PASSAGE FOURNI ::
>>>
En Colombie, nous assistons quotidiennement à ce type de pratiques. Avec le même manichéisme qui a caractérisé traditionnellement la mentalité du sectarisme politique de toute nature, les victimes sont classifiées en des ‘’ plus coupables que d’autres ‘’. De cette manière les médias de communication sont ouverts pour que Carlos Castano réalise des efforts réitérés afin d’expliquer les obscurs mobiles qui ont inspiré ses actions abominables, sans que cela suscite une expression de frayeur et d’indignation de la société. Dans ses déclarations, le chef des ‘’ paramilitaires ‘’ soutient, par exemple, qu’assassiner Manuel Cepeda et Carlos Pizarro fut une « représailles », tandis que l’assassinat de Jaime Garzon fut une « erreur » puisqu’il était de la ‘’ troupe ‘’.
<<<
JEU DE DONNÉES ::
>>>
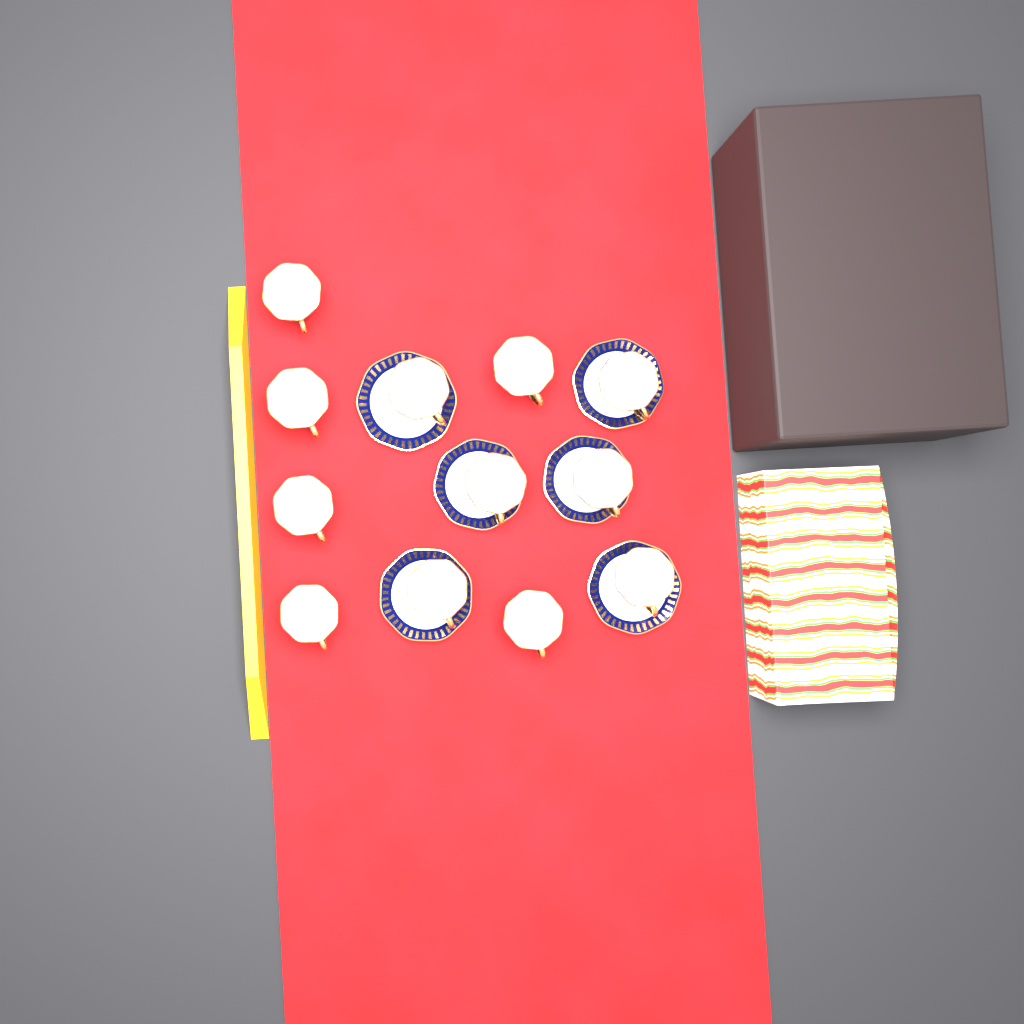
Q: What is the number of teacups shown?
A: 12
<<<
EXERCICE COURT A ::
D'après le texte sur la Colombie, par quel mot le chef des paramilitaires qualifie-t-il l'assassinat de Jaime Garzon ?
EXERCICE COURT B ::
Poursuivez le texte sur la Colombie à la suite de sa dernière phrase.
La liste qui précède est un matériau indépendant du texte sur la Colombie.

BONNE RÉPONSE A ::
Il le qualifie d'« erreur ».

BONNE RÉPONSE B ::
Non obstant, le caractère monstrueux des crimes de lèse humanité et des crimes de guerre fait que les efforts d’explication des motifs de leur perpétration sont, non seulement superflus mais constitutifs en eux-mêmes de l’ensemble des pratiques qui les facilitent et qui, pour autant, les justifient ou incitent publiquement à la violation radicale des droits fondamentaux de la personne, et peuvent être ainsi l’objet de la justice pénale.

La société peut parler de réconciliation seulement lorsque existe la reconnaissance collective de ceux qui sont les victimes et de ceux qui sont les victimaires, de ce qui est juste et de ce qui est injuste.

Les victimes ne sont pas les coupables. Indépendamment de leurs convictions ou position sociale, les civils en total manque de défense, attaqués par ceux qui disposent des moyens pour exercer la brutalité et les sévices, ne sont pas responsables du préjudice qui leur a été infligé. Les coupables sont les criminels et c’est eux que doivent juger les tribunaux judiciaires et, en dernière instance, le tribunal de l’Histoire.

(*) Chercheur et défenseur des droits humains.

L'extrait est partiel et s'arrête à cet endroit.